The coronavirus crisis that could not be made use of…Medical issue
Government response to the corona crisis
When the COVID-19 infection spread, the government requested all medical institutions to accept patients without dividing them into levels (capacity to treat to unknown infectious diseases).
To do this, they even went so far as to offer subsidies of nearly 10 million yen per one bed if they were prepared to accept hospitalization.
However, forcing many medical institutions to accept patients means dispersing the source of infection, and increasing the risk of spreading the infection.
In such cases, I think the basic approach would be to prepare a base hospital that specializes in treating COVID-19 patients and gather patients there to prevent the spread of infection, but the government’s measures are the exact opposite.
Respond with an understanding of the differences in management between private and national hospitals
Private hospitals do not provide medical care as a charity, but conduct the business of medical care with the aim of making a certain amount of profit.
Therefore, they often do not have the expensive system in place to respond to unknown infectious diseases, and even if they do, the costs put a strain on management.
On the other hand, in the case of national and public hospitals, management deficits are covered by taxes, so by preparing a system to respond to unknown infectious diseases, hospitals will not go bankrupt even if they are in the red.
In other words, if public hospitals cannot treat special diseases that private hospitals cannot treat due to financial issues, there is no meaning to pouring tax money into public hospitals.
Given this background, in the event of an unknown infectious disease like this one, wouldn’t it have been better to create base hospitals among public hospitals, gather specialists there to provide intensive treatment, and refer only patients with complex conditions that cannot be treated there to advanced medical institutions such as university hospitals?
In that way, medical institutions other than the base hospitals could focus on treating patients who are not infected with COVID-19.
Since all staff at public hospitals, including doctors, are civil servants, it should not be difficult for the national and local governments to organize such a system at their discretion, and tax should be used for that aim.
Regarding the government’s response after the crisis has passed
In the end, the coronavirus weakened before any fundamental measures could be taken, and restrictions on COVID-19 were lifted in May 2023.
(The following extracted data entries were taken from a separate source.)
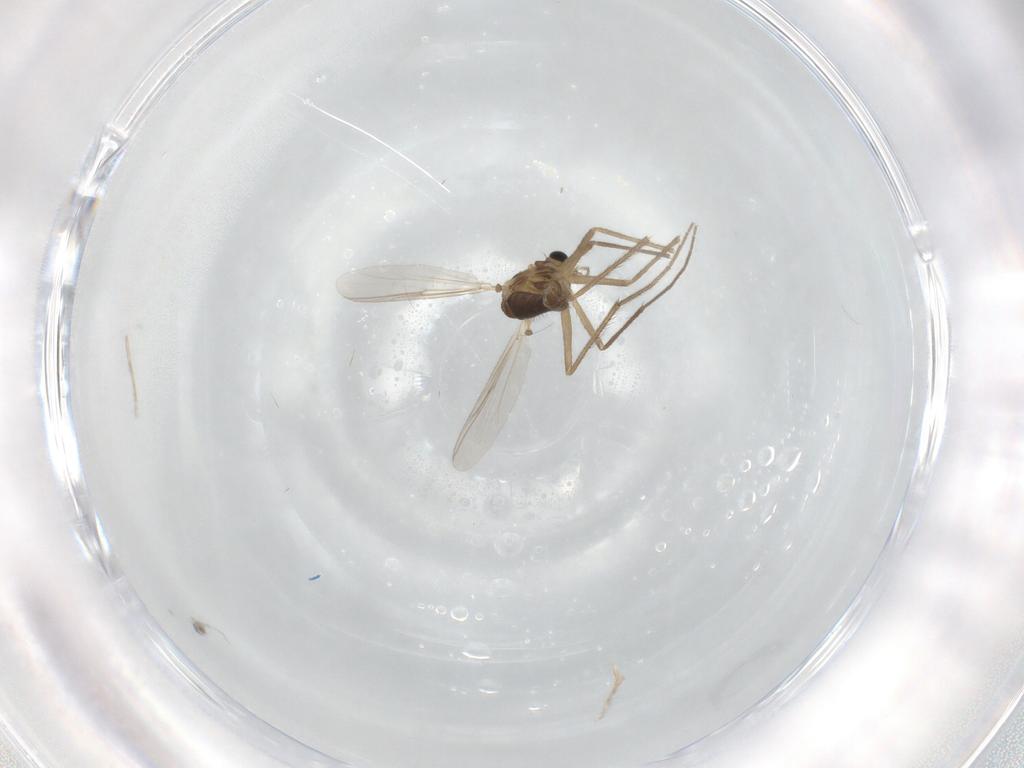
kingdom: Animalia
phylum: Arthropoda
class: Insecta
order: Diptera
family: Chironomidae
With the lifting of coronavirus restrictions, the Ministry of Health, Labor and Welfare sent a notice to each medical institution stating that “refusing to treat patients because they are coronavirus patients is a violation of the obligation to respond,” and essentially forced all medical institutions to treat coronavirus patients regardless of their capabilities.
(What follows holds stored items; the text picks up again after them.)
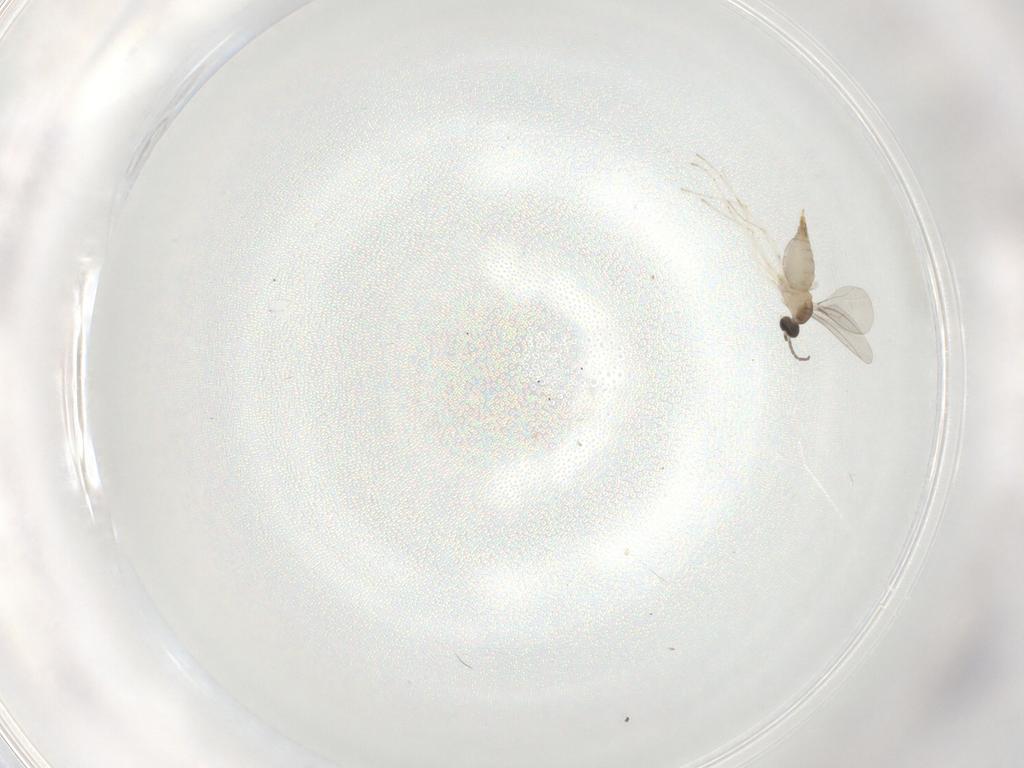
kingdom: Animalia
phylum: Arthropoda
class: Insecta
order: Diptera
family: Cecidomyiidae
The lifting of coronavirus restrictions does not mean that coronavirus will suddenly disappear.
In medical institutions that are not prepared to prevent infection, many medical staff are at high risk of contracting coronavirus, and if that happens, there will be no medical staff to treat illnesses other than coronavirus.
This pandemic was an opportunity to significantly change Japan’s medical system, such as the nature of public and private hospitals and the construction of a medical system that can flexibly respond to pandemics, but it is regrettable that we were not able to take advantage of this opportunity.
Even after coronavirus is gone, there is a possibility that new infectious diseases will emerge, and we need to build a medical system that can respond to them now.
We must not let coronavirus end with “we forget the pain once it’s over.”